*Document extract*:
──────

In Less Than Thirty Hours

Mid-afternoon, Sunday:  stuff packed in car; kids packed in car.  I think we might leave soon.

Michaela's ready, and she doesn't mind me taking her picture.

Christian is ready (six hours ago!), and he does mind me taking his picture.

Eliana doesn't really know we're leaving on an overnight trip, she's just glad we're all together.  She also doesn't mind me taking her picture.

It's a good thing, since if she asked me to stop I might cry.  Look, she's just a picture waiting to happen.

Mike gets his stuff loaded in the front, so he can do some work while I'm driving.

(My timing needs to get better; he was smiling just before and after this picture.  In the photo he looks as though he were searching for his wallet and none too happy not to be able to find it.  I'm here to tell you, that isn't the case.  Wallet-check!  Happy-check!)

Let's get on the road!

Um, where did she go?

I'm beginning to think that we are, in fact, not going to leave after all...

But eventually we are all in the car and we head down the road.  Houston, here we come!

Now, as exciting as the Terra Cotta Warriors are, we are mighty tempted to stop when this sign appears...

Who can pass up "awesome restrooms"?!  They are also touted as being "the most famous" bathrooms in Texas, as well as being likened to a throne for weary passers-by.  It's a hard call, but we drive on.  The old clay guys are waiting for us, but not for much longer!  We only have until midnight before they close the doors on this exhibit.  Pedal to the metal?  You are talking to the right person.

──────

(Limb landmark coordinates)
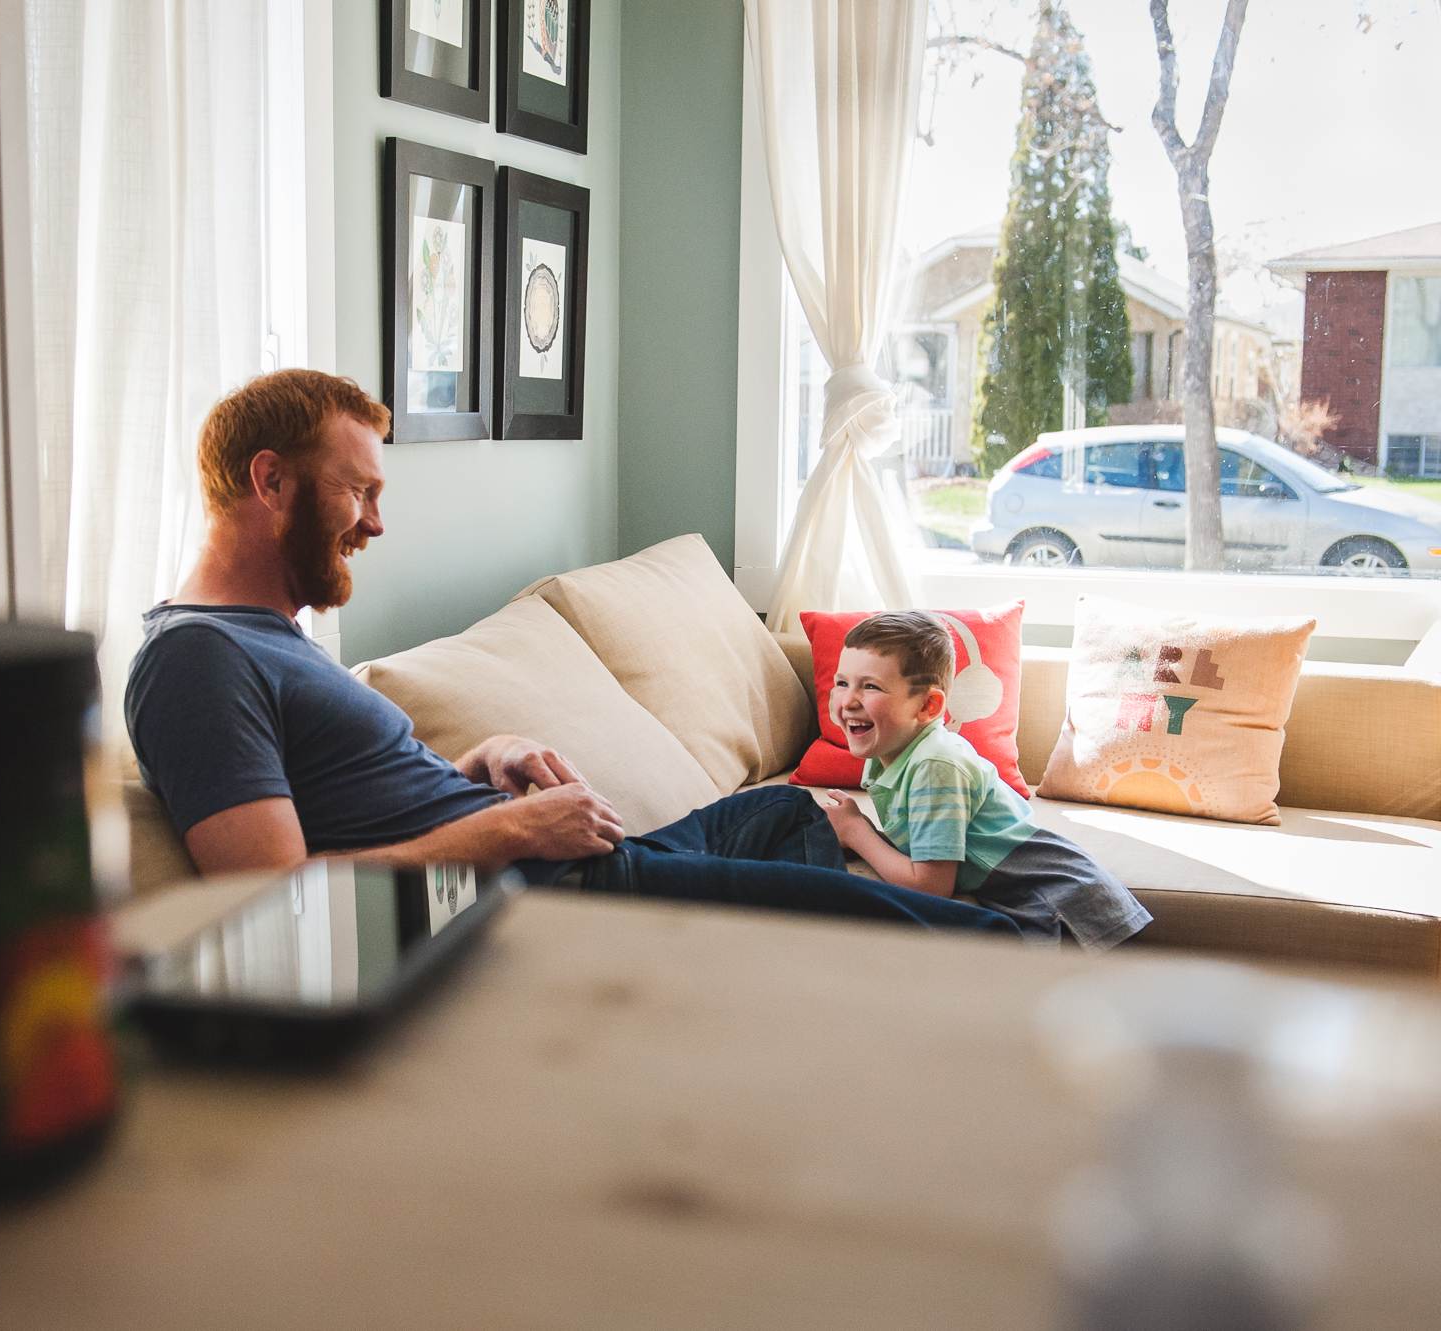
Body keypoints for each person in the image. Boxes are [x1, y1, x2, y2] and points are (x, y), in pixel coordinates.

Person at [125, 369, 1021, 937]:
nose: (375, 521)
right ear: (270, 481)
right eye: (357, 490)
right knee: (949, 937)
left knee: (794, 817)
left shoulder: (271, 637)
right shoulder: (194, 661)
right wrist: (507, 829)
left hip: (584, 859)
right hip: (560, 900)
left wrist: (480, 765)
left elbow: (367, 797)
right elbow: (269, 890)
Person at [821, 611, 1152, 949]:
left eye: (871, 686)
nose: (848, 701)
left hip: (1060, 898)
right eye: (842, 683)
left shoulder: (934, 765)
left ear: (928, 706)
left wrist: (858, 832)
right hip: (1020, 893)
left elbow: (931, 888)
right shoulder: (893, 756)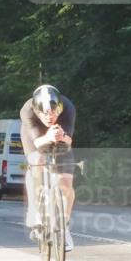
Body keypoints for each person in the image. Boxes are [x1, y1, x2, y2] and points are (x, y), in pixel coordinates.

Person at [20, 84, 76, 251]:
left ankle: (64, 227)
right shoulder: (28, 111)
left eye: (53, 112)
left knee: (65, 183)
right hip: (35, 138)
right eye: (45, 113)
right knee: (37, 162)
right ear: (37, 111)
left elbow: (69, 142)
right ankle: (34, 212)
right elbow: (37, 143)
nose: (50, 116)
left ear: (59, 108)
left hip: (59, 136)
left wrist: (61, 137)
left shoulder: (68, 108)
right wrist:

──────

*Complete the following*:
**a)** In the road trip post, why does Mike load his things in the front of the car?
**b)** Reproduce the part of the road trip post starting at "Michaela's ready, and" and ending at "case.  Wallet-check!  Happy-check!)".
**c)** Decide whether each statement agrees with the road trip post, answering yes or no and quoting the deciding words: (i) Christian minds having his picture taken. (ii) The family stops at the restrooms advertised on the sign. (iii) Eliana knows they are leaving on an overnight trip.

*Answers to the problems*:
**a)** So he can do some work while the narrator drives.

**b)**
Michaela's ready, and she doesn't mind me taking her picture.

Christian is ready (six hours ago!), and he does mind me taking his picture.

Eliana doesn't really know we're leaving on an overnight trip, she's just glad we're all together.  She also doesn't mind me taking her picture.

It's a good thing, since if she asked me to stop I might cry.  Look, she's just a picture waiting to happen.

Mike gets his stuff loaded in the front, so he can do some work while I'm driving.

(My timing needs to get better; he was smiling just before and after this picture.  In the photo he looks as though he were searching for his wallet and none too happy not to be able to find it.  I'm here to tell you, that isn't the case.  Wallet-check!  Happy-check!)

**c)**
(i) Yes: "he does mind me taking his picture."
(ii) No: "It's a hard call, but we drive on."
(iii) No: "Eliana doesn't really know we're leaving on an overnight trip"